EDMONTON — We rarely ever get the true explanation. Not the fans, not the media.
The Edmonton Oilers see their season come to an abrupt end — whether it was to Winnipeg, Colorado, Chicago or Vegas — and it’s always the same thing.
In the short window we get to talk with players after the series, it’s too soon, too disappointing to really dig into what went wrong. And when they return next fall it’s old news. Everyone is “looking forward.”
But last spring’s loss to Vegas wasn’t just any loss. Edmonton held a lead in each of the six games, but lost. Then they watched the Golden Knights roll through Dallas and Florida en route to their first Stanley Cup.
“I think that's series could (have gone) any direction,” Oilers forward Leon Draisaitl said on Thursday, after a captain's skate at Rogers Place. “But it didn't, and that's a fact.”
So, what happened then? What really happened, to an Oilers team that was locked in a 2-2 series, on the road in Game 5 and leading 2-1 with six minutes remaining in the second period?
“We just didn't play our best hockey when it mattered most. Not consistently enough, at least,” said Draisaitl. “In the long run, the last two games, they just outplayed us a little bit in some little areas. A couple of penalties here…”
“It was a collection of little mistakes that add up, to lose the series,” said captain Connor McDavid, when asked on Wednesday at press conference for next month's Heritage Classic game. “Looking back, we're sitting there in Game 5, five minutes left in the second and in a real good place — on the road and up by a goal. Feeling good about ourselves. And you find a way to be down two (goals) heading into the third period.
“It's a collection of mistakes throughout the series that add up to a series loss. Something that we’ll fix throughout the course of year.”
These are the little things that everyone always talks about. The intangibles that successful teams master, and others simply never figure out.
They’re negligible, tiny little details — many of them mental — but they’re akin to the door latch on a luxury plane: a tiny part that can bring the whole million-dollar project to a halt.
“Tons of things, you know?” Draisaitl said. “Penalties. Sticking within the system — which I'm not saying that we didn't we always do. We're good that way. But sometimes it's just learning how not to lose the game instead of learning how to win it.
“I think we're the best team in the league at really, clearly winning a game. I think we're not so great (when it comes to) finding ways to lose games,” he said. “It's just a little bit of maturity. You know, sometimes you’ve got to go through these pains and tough times to learn from them.”
Back in the 2020 bubble here in Edmonton, we watched the Colorado Avalanche reach Game 7 of Round 2 in the Western Conference bubble against the Dallas Stars, a series they were supposed to win.

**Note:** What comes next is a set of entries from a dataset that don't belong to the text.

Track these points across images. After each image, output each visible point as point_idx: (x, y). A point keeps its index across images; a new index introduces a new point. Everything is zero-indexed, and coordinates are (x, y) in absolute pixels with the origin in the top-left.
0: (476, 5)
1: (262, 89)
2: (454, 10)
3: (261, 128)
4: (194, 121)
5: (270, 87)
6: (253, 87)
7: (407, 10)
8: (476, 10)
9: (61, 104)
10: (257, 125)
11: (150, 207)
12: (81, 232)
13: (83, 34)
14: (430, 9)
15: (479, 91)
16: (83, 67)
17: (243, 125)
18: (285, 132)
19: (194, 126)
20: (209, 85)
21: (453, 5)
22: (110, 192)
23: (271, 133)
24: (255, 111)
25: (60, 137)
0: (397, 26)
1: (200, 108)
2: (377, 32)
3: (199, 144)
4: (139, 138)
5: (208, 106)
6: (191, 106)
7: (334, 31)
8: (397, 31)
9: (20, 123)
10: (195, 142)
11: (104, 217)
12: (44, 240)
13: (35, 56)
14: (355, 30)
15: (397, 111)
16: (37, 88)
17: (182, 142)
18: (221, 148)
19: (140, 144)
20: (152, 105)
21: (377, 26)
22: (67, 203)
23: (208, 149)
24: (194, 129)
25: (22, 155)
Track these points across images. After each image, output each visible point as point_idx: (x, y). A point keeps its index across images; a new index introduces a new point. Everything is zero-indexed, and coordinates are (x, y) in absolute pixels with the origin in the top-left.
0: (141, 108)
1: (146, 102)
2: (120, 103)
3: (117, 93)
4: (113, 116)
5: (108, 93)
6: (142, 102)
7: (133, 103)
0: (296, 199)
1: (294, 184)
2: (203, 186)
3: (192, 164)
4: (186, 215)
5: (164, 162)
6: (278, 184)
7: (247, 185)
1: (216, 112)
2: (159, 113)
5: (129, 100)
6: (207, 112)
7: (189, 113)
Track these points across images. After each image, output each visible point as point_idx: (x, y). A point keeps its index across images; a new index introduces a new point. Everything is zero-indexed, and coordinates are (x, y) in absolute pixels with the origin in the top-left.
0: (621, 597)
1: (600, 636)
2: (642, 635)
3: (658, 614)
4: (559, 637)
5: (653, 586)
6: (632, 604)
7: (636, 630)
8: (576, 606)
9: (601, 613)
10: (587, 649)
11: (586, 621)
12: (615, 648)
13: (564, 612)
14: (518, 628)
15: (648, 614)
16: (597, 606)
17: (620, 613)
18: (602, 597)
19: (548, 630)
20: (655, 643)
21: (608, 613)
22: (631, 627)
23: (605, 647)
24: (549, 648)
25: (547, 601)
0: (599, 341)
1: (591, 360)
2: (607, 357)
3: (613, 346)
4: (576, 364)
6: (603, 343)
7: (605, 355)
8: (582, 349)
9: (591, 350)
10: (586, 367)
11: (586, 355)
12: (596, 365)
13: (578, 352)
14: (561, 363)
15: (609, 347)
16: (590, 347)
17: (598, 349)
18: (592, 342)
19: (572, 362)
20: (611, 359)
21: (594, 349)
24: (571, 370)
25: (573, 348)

But the Avs had some injuries, were down to their third-string goalie, and some cat named Joel Kiviranta had the game of his life with a hat trick in the Game 7 win — including the OT winner.
Nathan MacKinnon was devastated. We’ll never forget the look on his face.

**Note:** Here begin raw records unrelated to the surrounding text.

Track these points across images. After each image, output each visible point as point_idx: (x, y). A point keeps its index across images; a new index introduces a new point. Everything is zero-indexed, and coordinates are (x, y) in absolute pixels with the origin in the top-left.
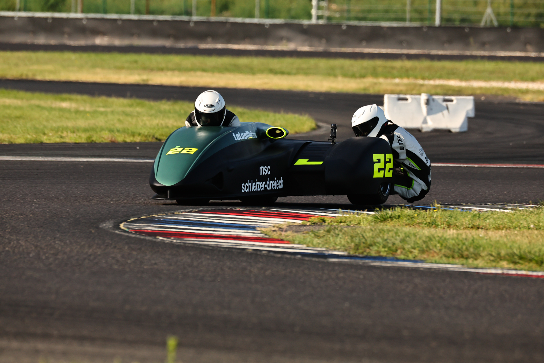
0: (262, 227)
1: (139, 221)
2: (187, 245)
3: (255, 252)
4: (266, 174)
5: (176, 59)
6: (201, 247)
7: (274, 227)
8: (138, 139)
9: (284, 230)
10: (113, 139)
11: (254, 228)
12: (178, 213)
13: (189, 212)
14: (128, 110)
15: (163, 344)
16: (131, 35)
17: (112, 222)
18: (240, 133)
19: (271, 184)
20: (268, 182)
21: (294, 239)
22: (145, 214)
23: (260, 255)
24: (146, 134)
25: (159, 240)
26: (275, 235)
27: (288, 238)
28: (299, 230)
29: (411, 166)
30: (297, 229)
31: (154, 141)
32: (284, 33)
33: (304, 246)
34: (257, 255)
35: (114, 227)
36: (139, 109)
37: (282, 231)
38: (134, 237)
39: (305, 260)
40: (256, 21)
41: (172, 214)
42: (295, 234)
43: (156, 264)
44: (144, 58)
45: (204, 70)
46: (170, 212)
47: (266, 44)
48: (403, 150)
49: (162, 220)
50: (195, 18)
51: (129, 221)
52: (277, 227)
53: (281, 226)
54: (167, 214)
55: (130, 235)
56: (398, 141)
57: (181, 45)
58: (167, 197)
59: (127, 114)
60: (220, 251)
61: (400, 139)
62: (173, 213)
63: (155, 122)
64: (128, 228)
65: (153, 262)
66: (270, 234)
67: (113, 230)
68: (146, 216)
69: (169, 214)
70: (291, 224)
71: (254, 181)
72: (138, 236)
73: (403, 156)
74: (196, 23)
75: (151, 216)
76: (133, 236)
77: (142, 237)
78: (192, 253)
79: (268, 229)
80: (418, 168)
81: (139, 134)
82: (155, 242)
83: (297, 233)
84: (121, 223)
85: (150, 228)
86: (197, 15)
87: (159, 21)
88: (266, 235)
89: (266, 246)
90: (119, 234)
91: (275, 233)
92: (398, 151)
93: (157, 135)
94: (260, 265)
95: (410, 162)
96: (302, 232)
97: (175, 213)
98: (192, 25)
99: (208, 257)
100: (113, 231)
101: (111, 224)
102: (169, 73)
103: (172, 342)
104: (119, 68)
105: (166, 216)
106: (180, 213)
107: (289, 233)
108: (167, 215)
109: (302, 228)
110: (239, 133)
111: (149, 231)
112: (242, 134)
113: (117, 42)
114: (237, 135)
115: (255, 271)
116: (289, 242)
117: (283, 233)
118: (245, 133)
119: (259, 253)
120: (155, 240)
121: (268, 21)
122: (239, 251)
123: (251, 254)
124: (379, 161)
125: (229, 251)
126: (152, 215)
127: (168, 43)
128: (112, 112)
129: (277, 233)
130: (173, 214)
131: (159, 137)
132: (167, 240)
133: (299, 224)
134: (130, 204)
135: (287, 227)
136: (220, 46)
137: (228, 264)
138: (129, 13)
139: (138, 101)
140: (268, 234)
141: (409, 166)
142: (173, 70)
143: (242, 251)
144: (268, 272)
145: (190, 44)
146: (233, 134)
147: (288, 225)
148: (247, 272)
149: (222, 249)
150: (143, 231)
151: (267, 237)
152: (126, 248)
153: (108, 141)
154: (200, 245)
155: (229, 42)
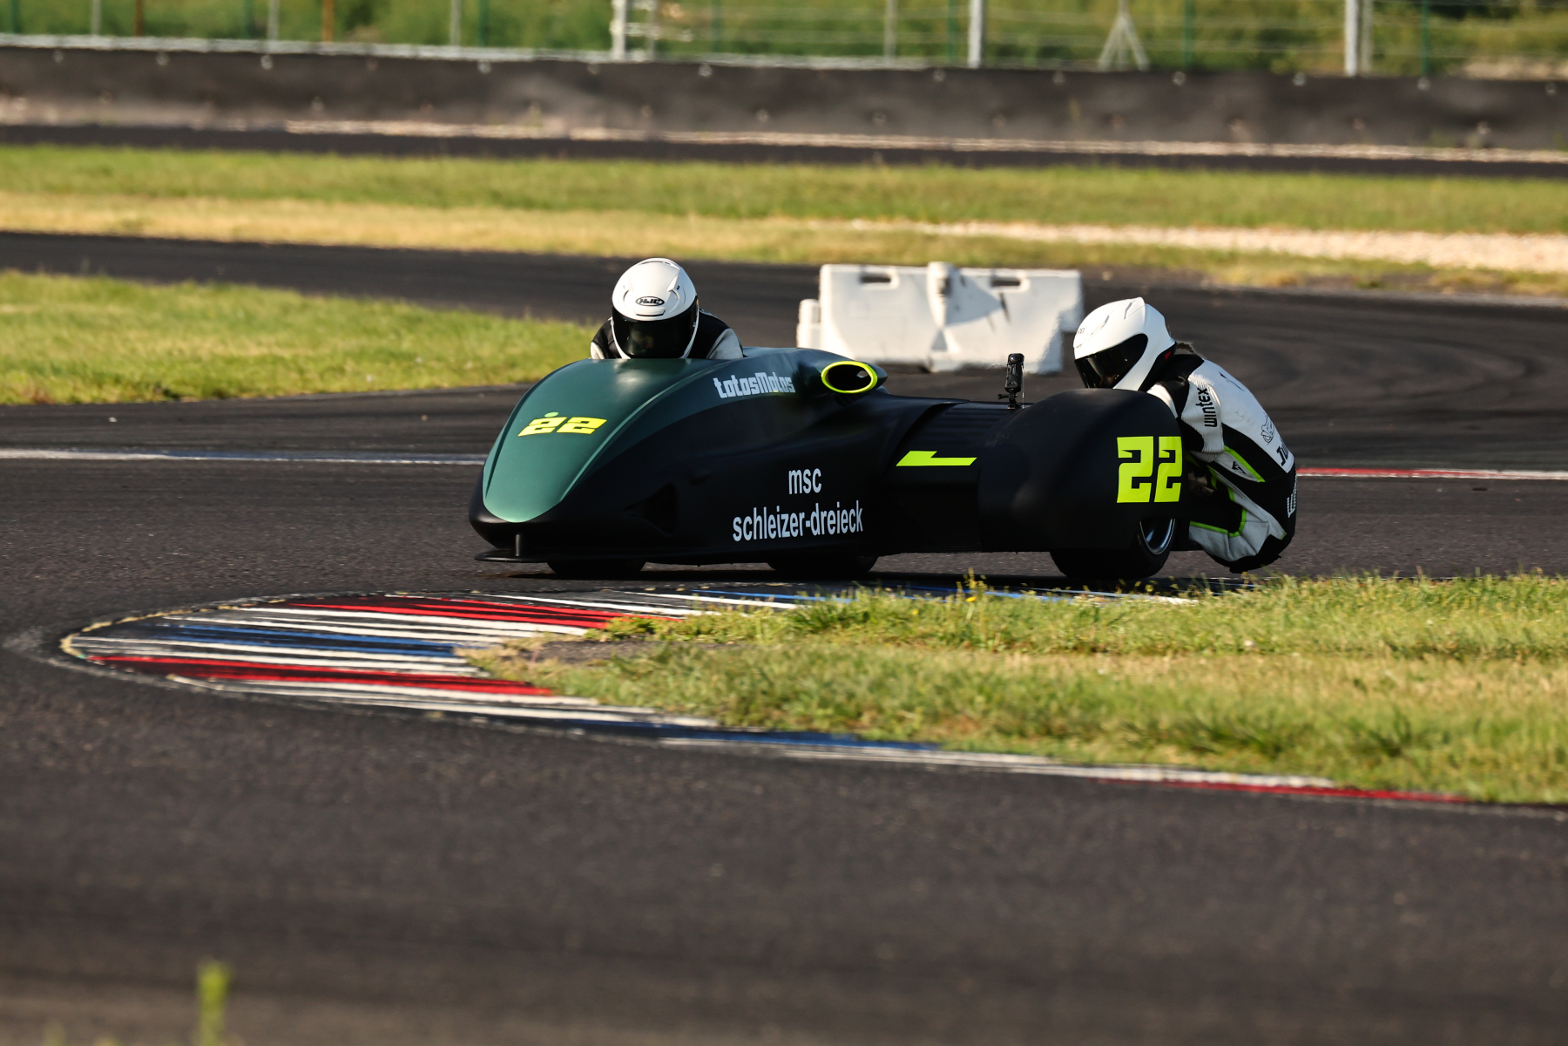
0: (470, 647)
1: (116, 630)
2: (255, 699)
3: (450, 720)
4: (807, 491)
5: (220, 164)
6: (294, 704)
7: (505, 646)
8: (112, 395)
9: (535, 655)
10: (42, 394)
11: (446, 650)
12: (227, 608)
13: (260, 605)
14: (86, 309)
15: (189, 987)
16: (92, 92)
17: (38, 633)
18: (738, 378)
19: (826, 519)
20: (814, 514)
21: (564, 681)
22: (134, 611)
23: (466, 728)
24: (137, 378)
25: (175, 687)
26: (507, 670)
27: (545, 678)
28: (577, 657)
29: (1237, 473)
30: (573, 654)
31: (160, 398)
32: (531, 87)
33: (593, 702)
34: (455, 727)
35: (43, 647)
36: (114, 309)
37: (529, 658)
38: (103, 678)
39: (596, 743)
40: (450, 52)
41: (212, 611)
42: (567, 667)
43: (164, 754)
44: (127, 161)
45: (301, 195)
46: (204, 604)
47: (481, 119)
48: (1216, 425)
49: (182, 626)
50: (275, 46)
51: (86, 630)
52: (515, 648)
53: (524, 645)
54: (198, 611)
55: (92, 671)
56: (1199, 402)
57: (237, 123)
58: (515, 553)
59: (82, 324)
60: (349, 717)
61: (1206, 396)
62: (215, 608)
63: (163, 345)
64: (84, 650)
65: (157, 748)
66: (493, 667)
67: (43, 656)
68: (136, 615)
69: (203, 610)
70: (555, 638)
71: (772, 511)
72: (113, 674)
73: (1214, 443)
74: (277, 58)
75: (150, 616)
76: (100, 673)
77: (125, 678)
78: (269, 723)
79: (489, 653)
80: (1259, 479)
81: (117, 380)
82: (162, 690)
83: (572, 663)
84: (65, 635)
85: (147, 649)
86: (281, 37)
87: (173, 55)
88: (482, 669)
89: (484, 703)
90: (59, 670)
91: (507, 663)
92: (1201, 428)
93: (168, 383)
94: (465, 758)
95: (1235, 460)
96: (588, 663)
97: (221, 607)
98: (266, 64)
99: (316, 734)
100: (42, 660)
101: (34, 639)
102: (202, 204)
103: (212, 980)
104: (57, 191)
105: (194, 616)
106: (235, 608)
107: (548, 664)
108: (196, 612)
109: (586, 650)
110: (733, 377)
111: (145, 659)
112: (743, 381)
113: (52, 115)
114: (726, 383)
115: (451, 773)
116: (548, 691)
117: (532, 665)
118: (754, 376)
119: (461, 721)
120: (161, 685)
121: (488, 55)
122: (404, 717)
123: (439, 725)
124: (1136, 457)
125: (378, 715)
126: (155, 613)
127: (198, 118)
128: (38, 318)
129: (513, 665)
130: (216, 612)
131: (174, 388)
132: (198, 685)
133: (578, 640)
134: (89, 582)
135: (544, 645)
136: (348, 127)
137: (373, 753)
138: (85, 31)
139: (112, 284)
140: (487, 667)
141: (1233, 471)
142: (212, 194)
143: (413, 718)
144: (489, 779)
145: (263, 120)
146: (716, 380)
147: (546, 641)
148: (428, 777)
149: (357, 712)
150: (127, 659)
151: (485, 675)
152: (80, 706)
153: (26, 399)
154: (293, 699)
155: (373, 114)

“We felt like we were outplaying them in overtime, it was coming,” he said over Zoom, from five floors beneath us at Rogers Place. “Just got hemmed in, the boys got gassed, and they made a nice play.
“There are no moral victories here. We came here to win. We didn’t get the job done.”

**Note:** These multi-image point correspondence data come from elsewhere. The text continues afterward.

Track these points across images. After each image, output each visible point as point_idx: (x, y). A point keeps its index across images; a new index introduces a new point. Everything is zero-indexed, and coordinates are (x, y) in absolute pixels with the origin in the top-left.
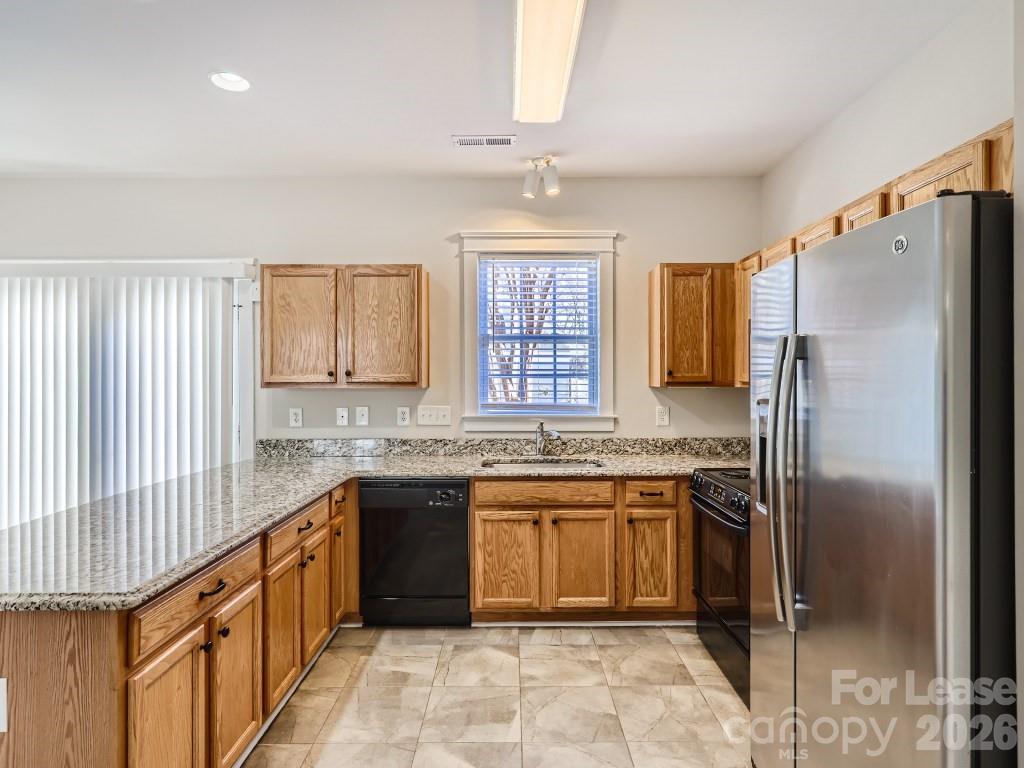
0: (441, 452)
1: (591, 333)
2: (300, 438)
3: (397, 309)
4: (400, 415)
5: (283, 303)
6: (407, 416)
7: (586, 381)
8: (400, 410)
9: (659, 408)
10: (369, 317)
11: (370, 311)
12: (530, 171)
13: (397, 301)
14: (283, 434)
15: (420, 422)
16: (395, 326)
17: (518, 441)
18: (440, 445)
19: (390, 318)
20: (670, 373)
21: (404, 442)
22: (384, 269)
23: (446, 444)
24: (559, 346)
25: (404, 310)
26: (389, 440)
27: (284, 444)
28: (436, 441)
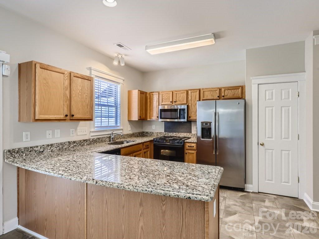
0: (86, 144)
1: (115, 105)
2: (31, 146)
3: (87, 92)
4: (71, 132)
5: (45, 82)
6: (74, 132)
7: (114, 119)
8: (71, 130)
9: (129, 126)
10: (78, 94)
11: (78, 91)
12: (116, 56)
13: (87, 89)
14: (22, 145)
15: (78, 134)
16: (86, 98)
17: (105, 137)
18: (85, 141)
19: (85, 95)
20: (140, 117)
21: (74, 142)
22: (84, 76)
23: (87, 141)
24: (109, 108)
25: (89, 93)
26: (69, 142)
27: (23, 150)
28: (84, 140)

Edmonton, too, has exhausted their moral victories. They’ve been upset by Chicago and Winnipeg, been vanquished by a better opponent in Colorado and fumbled a series they had in some measure of control against Vegas — all in the past four seasons.
If this is the road that must be travelled by every eventual Cup winner, we asked McDavid if his team covered a long stretch of that road in the 2023 playoffs?
“I certainly feel that way, yeah,” McDavid agreed. “The old saying is, you’ve got to lose to learn how to win. And as painful as that is, I feel that is true.
“The majority of the teams that win, they go through those things. It's very painful, but we've gone through a lot of steps and learned a lot of lessons. It's up to us to put those to good use.”
That makes this season “Cup or bust,” as Draisaitl so famously put it last season. “It’s an interesting quote,” he mused on Thursday, before pausing to choose his words more carefully than he had last May.
“We want to win,” he said, finally. “I mean, you guys write about it every day. We say it almost every day. We want to win a Stanley Cup here. There's no doubt about that.
“But there are (31) other teams trying to do the same thing. We’re not the only team here,” he continued. “There's going to be some ups and downs, but we’ve got the group in here to do it. We’ve got the right mindset, we've learned a lot over the last couple of years, (so) get off to a good start and that's the most important thing.”